Another embodiment of the fuser apparatus of the present invention as illustrated in FIG. 4 comprises heated fuser member 86 fabricated from a relatively thin metal shell 88 overcoated with a relatively thin layer 90 of abhesive material as discussed hereinabove. The shell thickness is on the order of 0.010 inch and the thickness of the layer 90 is in the range of 0.001 to 0.003 inches. As will be appreciated the thickness of the shell together with the layer 90 is small enough that this structure is relatively flexible, therefore, it can conform to the radius of the rigid backup roll to thereby form a nip 92. As in the case of the other embodiments the fuser member is internally heated by means of heat source 74. A pair of positioning rolls 94 and 95 cooperate with the shell 88 to guide the fuser member into proper nip forming contact with the backup roller 72.

As illustrated in FIG. 5 still another embodiment of the fuser comprises a heated fuser roll 100 comprising a rigid metal core 101 having a heating element 102 supported internally thereto. A relatively thick (i.e. 0.30 inch) deformable layer 104 of Viton is adhered to the core and the layer 104 is covered with a relatively thin (0.001-0.002 inch) abhesive material 105 of the type mentioned hereinabove. The pressure roll 106 is rigid so as to cause the layer 104 to deform thereby forming the nip 108 between the two rolls. An external source of heat 110 is provided for maintaining the surface temperature of the fuser roll at the fusing temperature during the run mode of operation, the heating element 102 providing the energy to maintain the fuser roll at a predetermined standby temperature. A suitable control (not shown) can be employed to first energize the internal heating element during standby and then actuate the external heating element with simultaneous de-energization of the heating element. Such a control is disclosed in U.S. Pat. No. 4,197,445 granted on Apr. 8, 1980 to Moser.

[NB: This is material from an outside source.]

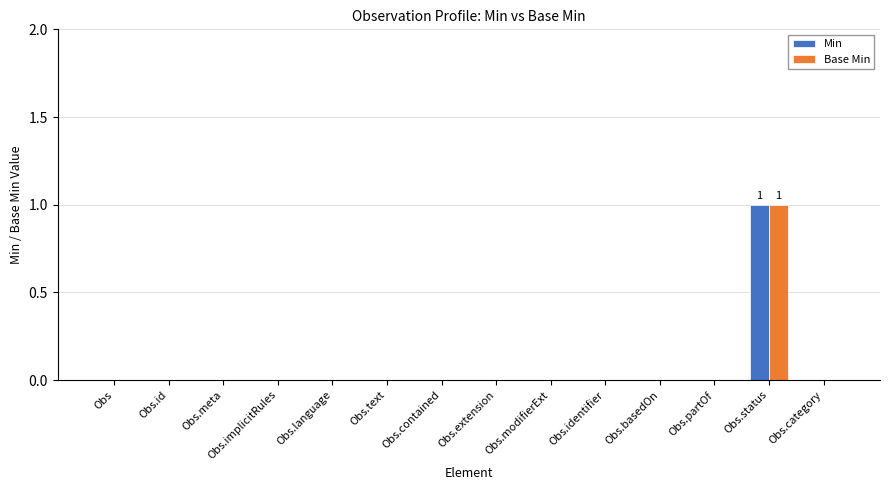

The Base Min series shows 1 at Obs.language. True or false?

False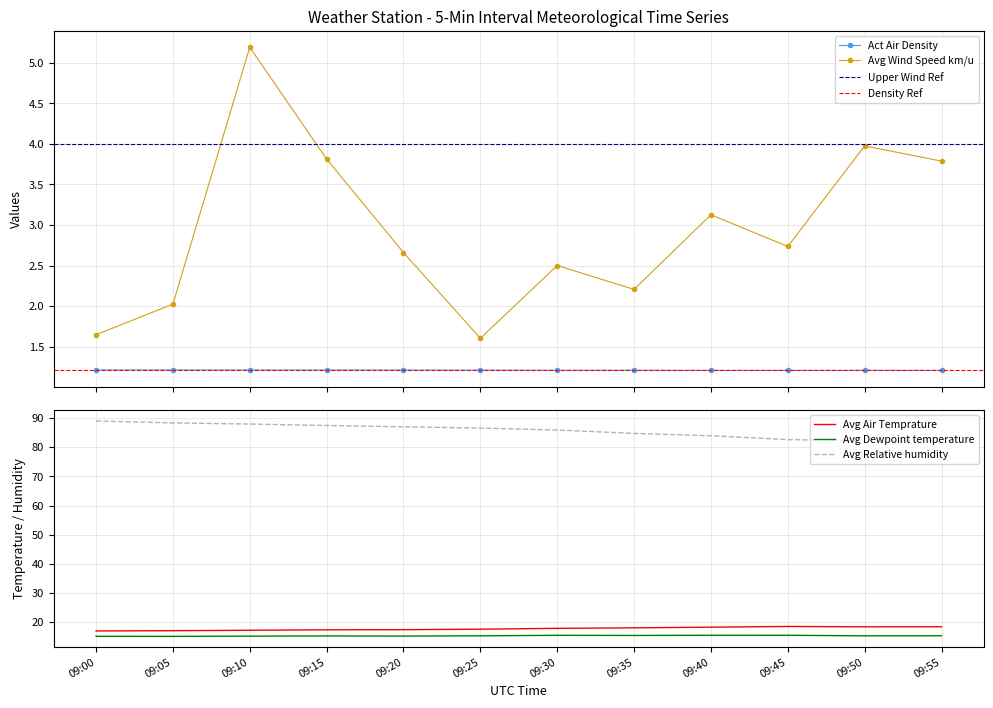

Between 09:55 and 09:35, which is larger?

09:35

It should now be apparent that the present invention discloses a heat and pressure fuser apparatus which does not require the use of silicone oil. To this end, the fuser member that contacts the toner images on the carrier substrate comprises abhesive material as the outer coating thereof that will function as such for an extended period of time. The fuser member is fabricated such that the abhesive material contributes to the formation of the nip between it and a backup roll.

Claims

1. Heat and pressure fuser apparatus for fixing toner images to a copy substrate, said apparatus comprising:

a fuser member comprising a rigid metal core overcoated only with a solid abhesive material, the material being selected from the group consisting of fluorinated polymers and copolymers;

means for elevating the surface temperature of said fuser member;

a backup member adapted to be pressure engaged with said fuser member to thereby form a nip between the two members, said fuser member being deformable by said backup member whereby said fuser member contributes to the formation of said nip;

and means for conveying copy substrates through said nip without applying release agent material to said fuser member.

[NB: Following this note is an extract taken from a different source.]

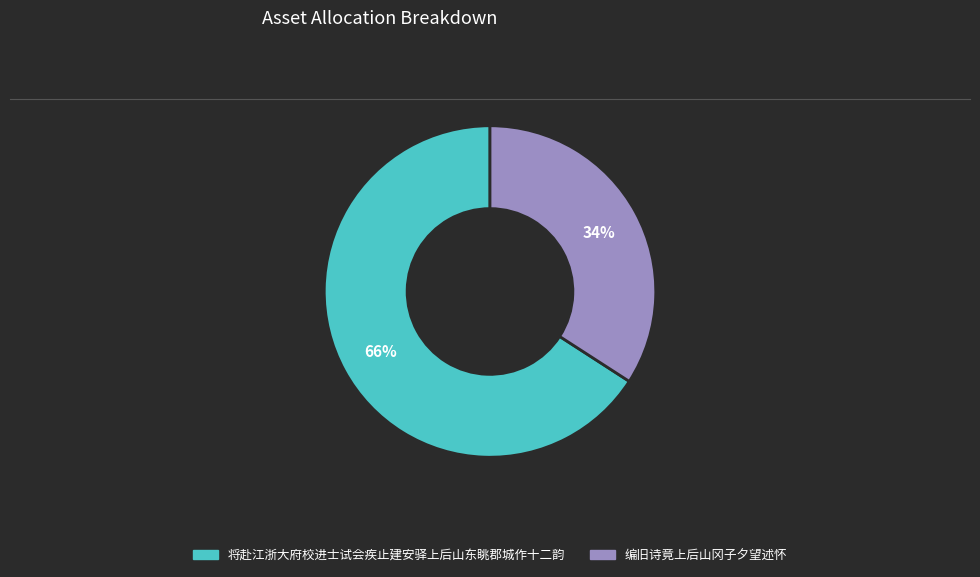

Do 将赴江浙大府校进士试会疾止建安驿上后山东眺郡城作十二韵 and 编旧诗竟上后山冈子夕望述怀 together represent more than half of the pie?

Yes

2. Apparatus according to claim 1 wherein said abhesive material comprises polytetrafluoroethylene.

3. Apparatus according to claim 1 wherein said abhesive material comprises fluorinated ethylene propylene.

4. Apparatus according to claim 1 wherein said abhesive material comprises a copolymer of perfluoroalkoxy and tetrafluoroethylene.

5. Apparatus according to claim 1 wherein said abhesive material is adhered to said rigid metal core and has a thickness on the order of 0.20 inch.

6. Apparatus according to claim 1 wherein said abhesive material comprises a terpolymer.

7. Apparatus according to claim 1 wherein said surface temperature elevating means comprises a heating element supported internally of said fuser member.

8. Apparatus according to claim 1 wherein said surface temperature elevating means comprises an external heating element.

9. Apparatus according to claim 8 further including an internal heating element.